"Nay, nay, Abby, don't be too hard on the girl; I've watched Nathan closely, and he has been in a dangerous and unstable state, even as long ago as his last confession; but this piece of backsliding, grievous as it is, doesn't cause me as much sorrow as the fall of Brother Ephraim. To all appearance he had conquered his appetite, and for five years he has led a sober life. I had even great hopes of him for the ministry, and suddenly, like a great cloud in the blue sky, has come this terrible visitation, this reappearance of the old Adam. 'Ephraim has returned to his idols.'"

"How have you decided to deal with him, Daniel?"

"It is his first offense since he cast in his lot with us; we must rebuke, chastise, and forgive."

"Yee, yee, I agree to that; but how if he makes us the laughing-stock of the community and drags our sacred banner in the dust? We can't afford to have one of our order picked up in the streets by the world's people."

"Have the world's people found an infallible way to keep those of their order out of the gutters?" asked Elder Gray. "Ephraim seems repentant; if he is willing to try again, we must be willing to do as much."

"Yee, Daniel, you are right. Another matter that causes me anxiety is Susanna. I never yearned for a soul as I yearn for hers! She has had the advantage of more education and more reading than most of us have ever enjoyed; she's gifted in teaching and she wins the children. She's discreet and spiritually minded; her life in the world, even with the influence of her dissipated husband, hasn't really stained, only humbled her; she would make such a Shaker, if she was once 'convinced,' as we haven't gathered in for years and years; but I fear she's slipping, slipping away, Daniel!"

"What makes you feel so now, particularly?"

"She's diff'rent as time goes on.
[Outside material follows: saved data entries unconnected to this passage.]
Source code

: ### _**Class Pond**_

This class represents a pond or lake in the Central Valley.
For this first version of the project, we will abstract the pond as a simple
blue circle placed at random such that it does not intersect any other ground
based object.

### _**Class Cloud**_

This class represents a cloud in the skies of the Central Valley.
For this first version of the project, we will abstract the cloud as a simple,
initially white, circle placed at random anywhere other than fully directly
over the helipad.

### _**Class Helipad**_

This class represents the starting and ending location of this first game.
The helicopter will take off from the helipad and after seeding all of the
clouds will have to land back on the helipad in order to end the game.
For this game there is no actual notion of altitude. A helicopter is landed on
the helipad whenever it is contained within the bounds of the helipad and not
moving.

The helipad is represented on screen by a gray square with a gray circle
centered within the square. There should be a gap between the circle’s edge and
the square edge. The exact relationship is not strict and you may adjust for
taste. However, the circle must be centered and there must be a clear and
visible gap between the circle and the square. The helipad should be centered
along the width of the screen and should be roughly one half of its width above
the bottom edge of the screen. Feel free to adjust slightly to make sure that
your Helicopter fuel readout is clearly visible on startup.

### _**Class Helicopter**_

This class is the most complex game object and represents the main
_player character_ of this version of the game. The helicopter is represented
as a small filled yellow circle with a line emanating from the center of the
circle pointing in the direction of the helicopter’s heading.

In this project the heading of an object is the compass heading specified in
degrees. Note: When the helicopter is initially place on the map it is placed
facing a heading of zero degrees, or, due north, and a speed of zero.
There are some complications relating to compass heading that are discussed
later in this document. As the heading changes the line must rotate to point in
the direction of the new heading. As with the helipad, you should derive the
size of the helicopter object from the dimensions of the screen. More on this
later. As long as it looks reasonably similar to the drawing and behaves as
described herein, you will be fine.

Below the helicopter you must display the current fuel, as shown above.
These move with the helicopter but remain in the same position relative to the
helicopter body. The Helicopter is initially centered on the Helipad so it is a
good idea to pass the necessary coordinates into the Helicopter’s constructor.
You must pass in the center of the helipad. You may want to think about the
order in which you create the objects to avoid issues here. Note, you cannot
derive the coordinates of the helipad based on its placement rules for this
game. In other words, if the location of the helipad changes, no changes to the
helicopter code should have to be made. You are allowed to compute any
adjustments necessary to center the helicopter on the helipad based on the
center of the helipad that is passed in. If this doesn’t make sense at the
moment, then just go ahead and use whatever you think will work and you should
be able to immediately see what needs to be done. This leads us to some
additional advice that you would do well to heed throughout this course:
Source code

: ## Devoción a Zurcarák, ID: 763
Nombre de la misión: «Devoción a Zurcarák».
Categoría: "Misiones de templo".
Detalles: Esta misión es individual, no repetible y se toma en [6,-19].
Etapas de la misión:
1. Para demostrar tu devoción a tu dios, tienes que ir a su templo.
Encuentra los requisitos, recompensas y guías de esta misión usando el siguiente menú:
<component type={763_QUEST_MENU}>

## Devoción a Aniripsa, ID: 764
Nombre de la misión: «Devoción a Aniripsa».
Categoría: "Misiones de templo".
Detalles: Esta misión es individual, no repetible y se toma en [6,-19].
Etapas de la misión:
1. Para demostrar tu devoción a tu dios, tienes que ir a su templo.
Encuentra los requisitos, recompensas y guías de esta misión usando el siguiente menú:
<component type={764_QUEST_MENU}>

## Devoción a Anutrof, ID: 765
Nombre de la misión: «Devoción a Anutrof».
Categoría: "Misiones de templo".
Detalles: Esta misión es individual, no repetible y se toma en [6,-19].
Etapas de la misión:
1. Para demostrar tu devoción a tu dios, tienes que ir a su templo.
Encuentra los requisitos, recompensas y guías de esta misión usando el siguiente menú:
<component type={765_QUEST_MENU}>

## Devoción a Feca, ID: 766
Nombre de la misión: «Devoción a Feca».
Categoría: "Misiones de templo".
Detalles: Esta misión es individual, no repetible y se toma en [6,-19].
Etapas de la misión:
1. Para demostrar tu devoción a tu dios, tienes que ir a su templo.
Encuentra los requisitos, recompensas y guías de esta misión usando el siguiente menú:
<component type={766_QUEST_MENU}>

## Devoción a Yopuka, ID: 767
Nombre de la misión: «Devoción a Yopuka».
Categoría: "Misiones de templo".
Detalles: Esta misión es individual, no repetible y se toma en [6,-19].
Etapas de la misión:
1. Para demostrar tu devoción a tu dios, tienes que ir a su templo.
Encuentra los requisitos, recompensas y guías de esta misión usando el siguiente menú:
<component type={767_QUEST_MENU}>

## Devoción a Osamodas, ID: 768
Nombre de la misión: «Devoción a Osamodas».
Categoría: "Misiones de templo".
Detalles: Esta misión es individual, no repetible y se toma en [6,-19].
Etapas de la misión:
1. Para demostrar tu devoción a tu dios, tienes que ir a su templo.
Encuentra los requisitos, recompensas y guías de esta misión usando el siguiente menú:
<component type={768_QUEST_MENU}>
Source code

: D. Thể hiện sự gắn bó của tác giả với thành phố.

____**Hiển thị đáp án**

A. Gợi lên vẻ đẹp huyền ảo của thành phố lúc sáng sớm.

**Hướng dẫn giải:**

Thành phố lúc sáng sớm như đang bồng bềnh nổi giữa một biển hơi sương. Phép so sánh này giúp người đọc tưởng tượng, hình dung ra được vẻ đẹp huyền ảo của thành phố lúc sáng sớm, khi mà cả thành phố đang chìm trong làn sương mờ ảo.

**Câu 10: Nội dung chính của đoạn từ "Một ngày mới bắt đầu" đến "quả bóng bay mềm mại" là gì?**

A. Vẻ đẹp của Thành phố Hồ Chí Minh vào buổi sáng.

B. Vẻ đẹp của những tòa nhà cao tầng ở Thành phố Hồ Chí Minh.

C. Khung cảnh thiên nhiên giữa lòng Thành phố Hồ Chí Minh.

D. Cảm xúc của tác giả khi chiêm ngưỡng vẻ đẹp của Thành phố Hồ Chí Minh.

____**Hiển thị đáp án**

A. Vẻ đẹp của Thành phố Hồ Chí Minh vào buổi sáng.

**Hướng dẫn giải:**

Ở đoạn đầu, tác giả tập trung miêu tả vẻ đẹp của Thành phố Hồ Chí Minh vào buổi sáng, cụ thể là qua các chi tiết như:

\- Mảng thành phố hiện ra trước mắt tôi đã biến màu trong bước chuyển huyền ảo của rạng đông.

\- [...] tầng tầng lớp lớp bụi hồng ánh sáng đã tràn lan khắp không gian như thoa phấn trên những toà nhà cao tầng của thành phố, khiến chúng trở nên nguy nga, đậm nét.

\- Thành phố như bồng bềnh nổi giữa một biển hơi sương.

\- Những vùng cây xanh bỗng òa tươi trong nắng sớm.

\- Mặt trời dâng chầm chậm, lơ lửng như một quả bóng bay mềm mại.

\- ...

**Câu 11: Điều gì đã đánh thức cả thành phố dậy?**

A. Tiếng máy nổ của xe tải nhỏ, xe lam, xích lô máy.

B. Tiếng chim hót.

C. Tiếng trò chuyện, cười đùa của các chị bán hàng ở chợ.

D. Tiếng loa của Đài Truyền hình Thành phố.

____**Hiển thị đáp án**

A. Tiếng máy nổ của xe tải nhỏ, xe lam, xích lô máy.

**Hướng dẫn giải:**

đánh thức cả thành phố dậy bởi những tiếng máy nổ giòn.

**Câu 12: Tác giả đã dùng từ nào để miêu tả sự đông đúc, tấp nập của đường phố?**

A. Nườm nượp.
She's had more letters from that place where her boy is; she cries nights, and though she doesn't relax a mite with her work, she drags about sometimes like a bird with one wing."

Elder Daniel took off his broad-brimmed hat to cool his forehead and hair, lifting his eyes to the first pale stars that were trembling in the sky, hesitating in silver and then quietly deepening into gold.

Brother Ansel was a Believer because he had no particular love for the world and no great susceptibility to its temptations; but what had drawn Daniel Gray from the open sea into this quiet little backwater of a Shaker Settlement?